CDL, CapitaLand, Singtel among world's 100 most sustainable firms


THREE Singapore companies made it to this year's list of the world's 100 most sustainable big corporations, up from two last year.

Property developers City Developments (CDL) and CapitaLand came in 36th and 63rd respectively, slipping from 25th and 33rd last year. Telco Singtel rejoined the list at 95th place, after dropping out last year. It took 63rd place in 2018.

The Global 100 list ranks large corporations across the globe on metrics such as reducing carbon and waste, "clean revenue", CEO-to-average-worker-pay ratio and board gender diversity.

In its 16th year, the ranking is compiled by Corporate Knights, a Toronto-based sustainable-business magazine and research company.

Its "clean revenue" metric, which counts for half of each company's score, measures the percentage of revenue earned from products or services that have environmental, or well-defined social benefits.

This year's top 100 companies were selected from a pool of 7,395 publicly listed companies with more than US$1 billion in revenue, and assessed relative to their industry peers using publicly available information.

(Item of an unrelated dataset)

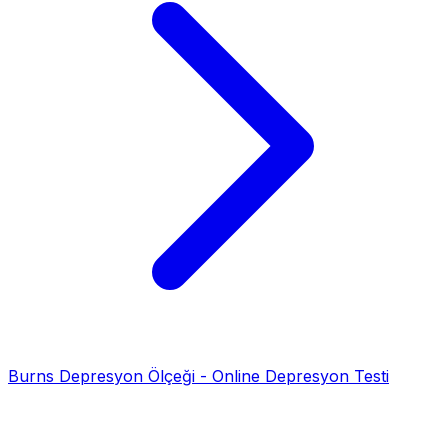
Burns Depresyon Ölçeği - Online Depresyon Testi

CDL was first and CapitaLand second among the 229 real estate firms in the study; Singtel was fourth among the 126 companies in its industry group.

CDL group CEO Sherman Kwek said: "Climate change affects all of us and concerted action is needed to mitigate its impact. Beyond delivering financial performance, businesses have a responsibility to their investors, stakeholders and the community to drive environmental stewardship."

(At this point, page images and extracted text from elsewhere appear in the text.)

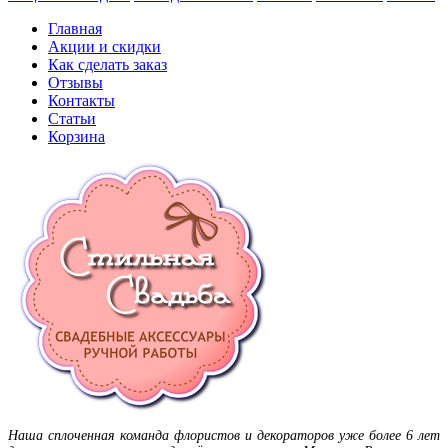
Главная
Акции и скидки
Как сделать заказ
Отзывы
Контакты
Статьи
Корзина
Наша сплоченная команда флористов и декораторов уже более 6 лет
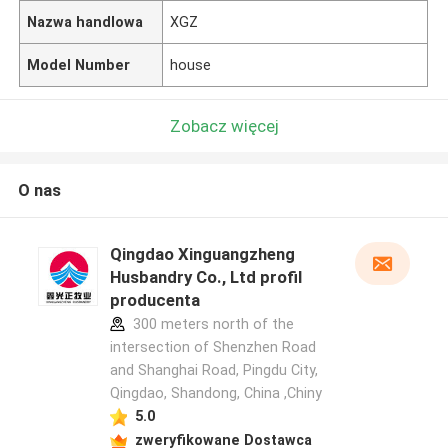
Nazwa handlowa
XGZ
Model Number
house
Zobacz więcej
O nas
Qingdao Xinguangzheng
Husbandry Co., Ltd profil
producenta
300 meters north of the
intersection of Shenzhen Road
and Shanghai Road, Pingdu City,
Qingdao, Shandong, China ,Chiny
5.0
zweryfikowane Dostawca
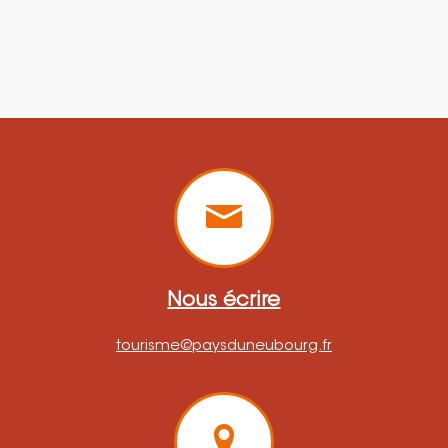
Nous écrire
tourisme@paysduneubourg.fr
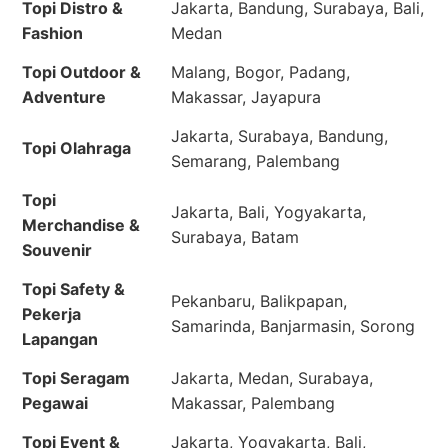
Topi Distro &
Jakarta, Bandung, Surabaya, Bali,
Fashion
Medan
Topi Outdoor &
Malang, Bogor, Padang,
Adventure
Makassar, Jayapura
Jakarta, Surabaya, Bandung,
Topi Olahraga
Semarang, Palembang
Topi
Jakarta, Bali, Yogyakarta,
Merchandise &
Surabaya, Batam
Souvenir
Topi Safety &
Pekanbaru, Balikpapan,
Pekerja
Samarinda, Banjarmasin, Sorong
Lapangan
Topi Seragam
Jakarta, Medan, Surabaya,
Pegawai
Makassar, Palembang
Topi Event &
Jakarta, Yogyakarta, Bali,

CapitaLand's chief sustainability officer Lynette Leong said: "As one of Asia's largest diversified real estate groups, CapitaLand can effect a greater positive influence through our enlarged portfolio and operations."

The group links executive compensation to sustainability targets and reaps "clean revenue" from its green real estate portfolio.

Only 18 companies in this year's Global 100 hail from Asia; 49 are from Europe, while the US and Canada accounted for 29. Latin America boasts just three members on the list, all from Brazil, and South Africa's Standard Bank was the only representative of the African continent.

The full rankings were unveiled on the sidelines of this year's World Economic Forum in Davos, Switzerland, which began on Tuesday.

The overall top-ranked company this year is Danish renewable energy provider Orsted. The firm, which a decade ago produced 85 per cent of its energy from fossil fuels and 15 per cent from renewable energy, has reversed that proportion and targets to "essentially become carbon neutral" by 2025.